BRIEF. An exact, complete copy of the lines below is the expected answer.
________________________________________
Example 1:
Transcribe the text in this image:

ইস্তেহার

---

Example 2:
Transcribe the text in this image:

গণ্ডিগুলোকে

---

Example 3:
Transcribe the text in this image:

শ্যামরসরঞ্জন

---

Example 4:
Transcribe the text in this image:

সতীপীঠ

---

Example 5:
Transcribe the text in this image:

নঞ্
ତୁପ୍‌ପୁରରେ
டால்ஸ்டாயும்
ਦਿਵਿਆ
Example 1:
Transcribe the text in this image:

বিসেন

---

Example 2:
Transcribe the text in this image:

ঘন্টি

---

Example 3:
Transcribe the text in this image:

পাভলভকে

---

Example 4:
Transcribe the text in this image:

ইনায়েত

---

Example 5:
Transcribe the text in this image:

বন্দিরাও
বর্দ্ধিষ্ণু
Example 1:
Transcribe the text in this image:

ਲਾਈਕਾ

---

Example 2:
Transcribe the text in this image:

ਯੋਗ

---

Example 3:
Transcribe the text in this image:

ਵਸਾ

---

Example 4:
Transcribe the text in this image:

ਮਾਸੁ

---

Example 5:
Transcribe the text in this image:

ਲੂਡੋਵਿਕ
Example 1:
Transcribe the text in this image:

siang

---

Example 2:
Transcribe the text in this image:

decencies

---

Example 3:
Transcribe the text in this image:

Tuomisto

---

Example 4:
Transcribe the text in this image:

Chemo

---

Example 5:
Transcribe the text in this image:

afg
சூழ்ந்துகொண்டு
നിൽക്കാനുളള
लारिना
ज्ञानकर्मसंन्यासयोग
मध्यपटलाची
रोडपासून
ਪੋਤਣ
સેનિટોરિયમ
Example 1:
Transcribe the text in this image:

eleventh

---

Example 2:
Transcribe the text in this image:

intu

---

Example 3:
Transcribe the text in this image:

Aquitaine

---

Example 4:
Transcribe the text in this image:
________________________________________
SOLUTION TO THE EXERCISE.
Example 1:
Transcribe the text in this image:

ইস্তেহার

---

Example 2:
Transcribe the text in this image:

গণ্ডিগুলোকে

---

Example 3:
Transcribe the text in this image:

শ্যামরসরঞ্জন

---

Example 4:
Transcribe the text in this image:

সতীপীঠ

---

Example 5:
Transcribe the text in this image:

নঞ্
ତୁପ୍‌ପୁରରେ
டால்ஸ்டாயும்
ਦਿਵਿਆ
Example 1:
Transcribe the text in this image:

বিসেন

---

Example 2:
Transcribe the text in this image:

ঘন্টি

---

Example 3:
Transcribe the text in this image:

পাভলভকে

---

Example 4:
Transcribe the text in this image:

ইনায়েত

---

Example 5:
Transcribe the text in this image:

বন্দিরাও
বর্দ্ধিষ্ণু
Example 1:
Transcribe the text in this image:

ਲਾਈਕਾ

---

Example 2:
Transcribe the text in this image:

ਯੋਗ

---

Example 3:
Transcribe the text in this image:

ਵਸਾ

---

Example 4:
Transcribe the text in this image:

ਮਾਸੁ

---

Example 5:
Transcribe the text in this image:

ਲੂਡੋਵਿਕ
Example 1:
Transcribe the text in this image:

siang

---

Example 2:
Transcribe the text in this image:

decencies

---

Example 3:
Transcribe the text in this image:

Tuomisto

---

Example 4:
Transcribe the text in this image:

Chemo

---

Example 5:
Transcribe the text in this image:

afg
சூழ்ந்துகொண்டு
നിൽക്കാനുളള
लारिना
ज्ञानकर्मसंन्यासयोग
मध्यपटलाची
रोडपासून
ਪੋਤਣ
સેનિટોરિયમ
Example 1:
Transcribe the text in this image:

eleventh

---

Example 2:
Transcribe the text in this image:

intu

---

Example 3:
Transcribe the text in this image:

Aquitaine

---

Example 4:
Transcribe the text in this image:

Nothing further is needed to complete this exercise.